* _What you are asked to do_:
Copy out every line of the material below word for word, without changing anything.

Recorded information START

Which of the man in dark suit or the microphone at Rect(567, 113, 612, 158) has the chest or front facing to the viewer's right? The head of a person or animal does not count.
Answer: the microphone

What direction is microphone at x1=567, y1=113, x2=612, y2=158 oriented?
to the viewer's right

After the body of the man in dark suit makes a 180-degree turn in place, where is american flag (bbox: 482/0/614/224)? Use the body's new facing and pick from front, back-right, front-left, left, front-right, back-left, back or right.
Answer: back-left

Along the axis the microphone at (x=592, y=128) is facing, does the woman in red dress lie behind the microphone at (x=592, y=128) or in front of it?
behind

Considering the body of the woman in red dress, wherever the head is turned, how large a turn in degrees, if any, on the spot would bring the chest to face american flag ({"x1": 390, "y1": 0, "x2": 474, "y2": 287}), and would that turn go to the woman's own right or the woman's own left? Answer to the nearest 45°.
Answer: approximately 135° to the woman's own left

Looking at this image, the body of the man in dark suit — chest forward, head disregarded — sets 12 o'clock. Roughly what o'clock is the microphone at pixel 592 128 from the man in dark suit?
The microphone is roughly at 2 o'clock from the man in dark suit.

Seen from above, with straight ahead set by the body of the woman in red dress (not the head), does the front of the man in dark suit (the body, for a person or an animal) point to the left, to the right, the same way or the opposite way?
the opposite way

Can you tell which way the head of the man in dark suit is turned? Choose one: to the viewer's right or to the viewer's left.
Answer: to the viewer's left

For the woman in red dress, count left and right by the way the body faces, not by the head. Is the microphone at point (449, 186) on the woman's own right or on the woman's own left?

Recorded information END

* _Answer for this exercise_:
Which of the man in dark suit or the microphone at Rect(567, 113, 612, 158) has the chest or front facing to the viewer's right? The head of a person or animal does not count.
Answer: the microphone

What direction is microphone at x1=567, y1=113, x2=612, y2=158 oriented?
to the viewer's right

After the body of the man in dark suit makes a 180-degree turn in place, where is american flag (bbox: 482/0/614/224)? Use the body's new facing and pick from front, back-right, front-left, left, front-right, back-left, back or right.
Answer: back-left

Along the axis the microphone at (x=592, y=128) is facing, does the woman in red dress lie behind the microphone at (x=592, y=128) or in front of it?
behind

Considering the body of the woman in red dress, wherever the head is turned, how large a turn in degrees, if any, on the spot would bring the chest to face american flag ({"x1": 390, "y1": 0, "x2": 474, "y2": 287}), and would that turn go to the woman's own right or the woman's own left? Answer to the nearest 45°.
Answer: approximately 135° to the woman's own left

Looking at this image, the body of the man in dark suit — chest forward, head disregarded — sets 12 o'clock. Roughly what o'clock is the microphone at pixel 592 128 from the man in dark suit?
The microphone is roughly at 2 o'clock from the man in dark suit.

Seen from above, with straight ahead set by the body of the woman in red dress (not the head), does the front of the man in dark suit (the body, for a person or an animal) point to the left, to the right, the same way or the opposite way?
the opposite way

Can you tell which way the head of the man in dark suit is turned? Choose one: to the viewer's right or to the viewer's left.
Answer: to the viewer's left

For the woman in red dress, count left and right by the way the body faces, not by the head. Is the microphone at point (449, 186) on the woman's own right or on the woman's own left?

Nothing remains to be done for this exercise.